Quels commentaires vous inspirent l’évolution de la parité euro dollar ?
Nous avions depuis 2008 une corrélation étroite du taux de change bilatéral avec le différentiel de taille des bilans de la Fed et de la BCE. Nous pouvons être surpris par l’accélération de la tendance qui s’est dessinée depuis octobre 2014. En prenant en compte la mise en oeuvre hypothétique d’un programme de quantitative easing par la BCE, nous avions prévu une parité à 1,15 fin 2015. Nous nous sommes retrouvés à 1,10 dès le début de l’année. Après le déclenchement du programme la parité s’est creusée à 1,05.
A mon sens ce creusement s’explique par le fait que le déterminant de la parité des changes dans l’esprit des investisseurs n’a plus été le différentiel de la taille des bilans mais le différentiel des anticipations des taux courts à trois mois dans un an. Or les chiffres du dernier rapport mensuel américain ont fait sensiblement monter les anticipations pour les taux américains. A cela s’ajoute le fait que l’abondante injection de liquidité par la BCE est allée se positionner sur des actifs en dollar plus rémunérateurs et plus stables que les actifs en euro.

L’actionnement du QE n’explique donc pas à lui seul la dépréciation de l’euro de 5% en l’espace d’une semaine ?
J’ai du mal à croire que les 10 milliards d’euros acquis aient à eux seuls provoqué la variation. Les opérations de repo ordinaires de la BCE, avant la crise, s’élevaient à 250 milliards d’euros par semaine.

A quelle suite des évènements vous attendez-vous ?

Il est difficile de le dire. La parité pourrait temporairement aller en dessous de 1. Vraisemblablement, compte tenu des fondamentaux, elle ne devrait pas le rester. Il y a différentes manières de calculer le prix d’équilibre, à partir du prix à la consommation, du prix à la production, des salaires, des biens échangeables dans le commerce international. Dans toutes les estimations, 1,15 est dans la fourchette.
Une étude a révélé récemment que si les autorités américaines sont en capacité d’influencer la valeur du dollar et ainsi de monter quand l’économie va bien et de l’abaisser dans le cas inverse, il en est différemment de la zone euro. Ceci étant, la donne semble avoir changé avec le président de la BCE, Mario Draghi qui a clairement exprimé sa volonté de voir la valeur de l’euro s’amoindrir pour soutenir l’économie de la région. Nous n’avons pas suffisamment de track record pour en tirer un enseignement.

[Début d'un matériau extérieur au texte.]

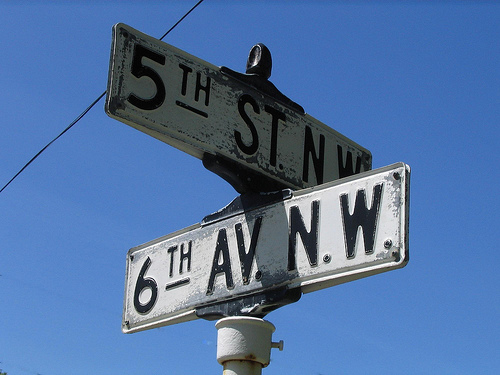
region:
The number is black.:
[132, 254, 162, 319]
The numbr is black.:
[122, 37, 172, 117]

De nombreuses critiques concernent l’aptitude de la BCE à poursuivre son QE. Qu’en pensez-vous ?
Il n’est pas aisé pour la BCE d’atteindre le montant fixé de 60 milliards d’euros de hausse de bilan, tous les mois, jusqu’en septembre 2016. Pour respecter son engagement, si l’on tient compte des opérations de TLTRO, et des achats d’ABS et d’obligations sécurisées, la Banque centrale doit pouvoir amasser pour environ 40 milliards de titres d’Etat au prorata de la participation des pays membres de la zone euro à son capital. Cela signifie que la BCE va devoir se porter acquéreuse de toutes les émissions brutes de l’Allemagne. La difficulté est accrue par le fait que certains acteurs ne peuvent pas vendre les titres qu’ils détiennent dans leur bilan pour des raisons réglementaires notamment les compagnies d’assurances.

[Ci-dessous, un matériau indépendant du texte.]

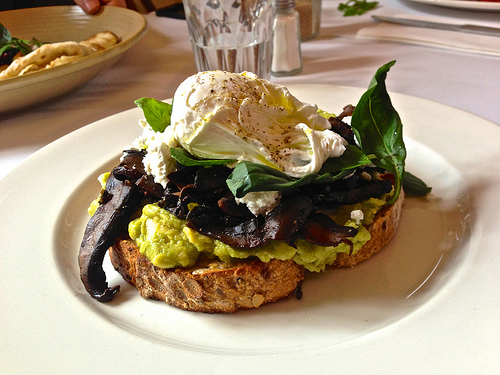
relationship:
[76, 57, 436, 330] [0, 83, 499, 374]
sandwhich on plate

Au-delà des actifs détenus par des fonds d’investissement européens ou des investisseurs étrangers, une des solutions que pourraient trouver la BCE c’est d’étendre le champ des actifs qu’elle peut acquérir, notamment à des actifs émis par des entités parapubliques non financières. Il est fait mention de cette possibilité dans les textes juridiques préparatoires du QE. La question reste ouverte sur la signification à donnée à ces actifs.
De toute évidence des éléments de réponse finiront par être apportés par Mario Draghi au fur et à mesure que la marge de manœuvre se réduira.